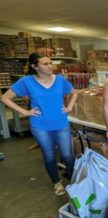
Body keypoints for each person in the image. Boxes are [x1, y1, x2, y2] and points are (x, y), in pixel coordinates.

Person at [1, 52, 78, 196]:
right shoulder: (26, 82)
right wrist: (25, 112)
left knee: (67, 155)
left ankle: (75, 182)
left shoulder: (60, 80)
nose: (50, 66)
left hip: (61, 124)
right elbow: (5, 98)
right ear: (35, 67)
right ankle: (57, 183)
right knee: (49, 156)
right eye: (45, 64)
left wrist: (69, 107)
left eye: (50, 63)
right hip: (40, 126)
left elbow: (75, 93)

+ + + +

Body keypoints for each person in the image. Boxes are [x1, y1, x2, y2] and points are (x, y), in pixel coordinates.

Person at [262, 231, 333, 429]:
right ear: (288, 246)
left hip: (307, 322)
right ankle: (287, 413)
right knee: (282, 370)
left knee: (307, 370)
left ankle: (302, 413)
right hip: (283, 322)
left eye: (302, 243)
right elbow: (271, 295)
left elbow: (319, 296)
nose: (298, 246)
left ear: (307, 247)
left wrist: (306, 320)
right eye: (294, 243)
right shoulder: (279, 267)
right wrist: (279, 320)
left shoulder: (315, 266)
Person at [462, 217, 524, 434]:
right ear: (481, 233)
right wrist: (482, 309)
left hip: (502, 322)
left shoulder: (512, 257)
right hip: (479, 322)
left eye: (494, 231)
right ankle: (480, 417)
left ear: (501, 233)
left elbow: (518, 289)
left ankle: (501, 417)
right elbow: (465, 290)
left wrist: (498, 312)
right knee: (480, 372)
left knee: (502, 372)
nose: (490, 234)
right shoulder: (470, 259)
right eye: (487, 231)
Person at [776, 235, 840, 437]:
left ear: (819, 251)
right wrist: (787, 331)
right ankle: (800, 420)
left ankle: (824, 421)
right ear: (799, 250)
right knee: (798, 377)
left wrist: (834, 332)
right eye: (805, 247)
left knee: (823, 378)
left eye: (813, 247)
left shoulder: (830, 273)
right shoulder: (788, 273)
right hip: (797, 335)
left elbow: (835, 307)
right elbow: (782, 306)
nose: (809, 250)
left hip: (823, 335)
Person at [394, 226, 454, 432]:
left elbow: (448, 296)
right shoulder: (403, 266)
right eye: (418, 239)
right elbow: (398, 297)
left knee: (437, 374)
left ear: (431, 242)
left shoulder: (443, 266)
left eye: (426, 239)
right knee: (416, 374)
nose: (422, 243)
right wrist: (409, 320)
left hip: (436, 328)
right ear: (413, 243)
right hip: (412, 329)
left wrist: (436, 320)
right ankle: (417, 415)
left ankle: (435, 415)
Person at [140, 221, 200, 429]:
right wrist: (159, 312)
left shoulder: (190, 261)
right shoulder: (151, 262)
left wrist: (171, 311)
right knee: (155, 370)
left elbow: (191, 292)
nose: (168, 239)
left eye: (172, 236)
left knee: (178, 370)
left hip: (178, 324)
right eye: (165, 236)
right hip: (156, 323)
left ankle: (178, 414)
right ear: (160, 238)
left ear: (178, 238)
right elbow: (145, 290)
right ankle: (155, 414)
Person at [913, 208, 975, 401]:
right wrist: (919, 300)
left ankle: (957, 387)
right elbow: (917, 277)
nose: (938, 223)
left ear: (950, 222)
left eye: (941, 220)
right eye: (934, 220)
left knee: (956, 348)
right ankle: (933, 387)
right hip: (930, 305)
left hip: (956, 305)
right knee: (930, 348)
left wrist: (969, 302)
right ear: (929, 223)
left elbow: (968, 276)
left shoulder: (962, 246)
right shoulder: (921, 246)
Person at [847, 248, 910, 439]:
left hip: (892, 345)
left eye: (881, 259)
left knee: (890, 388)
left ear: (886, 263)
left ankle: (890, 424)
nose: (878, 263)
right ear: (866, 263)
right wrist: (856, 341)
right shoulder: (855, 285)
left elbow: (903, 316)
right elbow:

+ + + +

Task objective: Take from the material above the lines running from the one with "left wrist: (436, 320)" through the one with "right ankle: (155, 414)", and repeat them exactly, with nothing else.

Answer section:
left wrist: (436, 320)
right ankle: (417, 415)
left ankle: (435, 415)
Person at [140, 221, 200, 429]:
right wrist: (159, 312)
left shoulder: (190, 261)
right shoulder: (151, 262)
left wrist: (171, 311)
right knee: (155, 370)
left elbow: (191, 292)
nose: (168, 239)
left eye: (172, 236)
left knee: (178, 370)
left hip: (178, 324)
right eye: (165, 236)
right hip: (156, 323)
left ankle: (178, 414)
right ear: (160, 238)
left ear: (178, 238)
right elbow: (145, 290)
right ankle: (155, 414)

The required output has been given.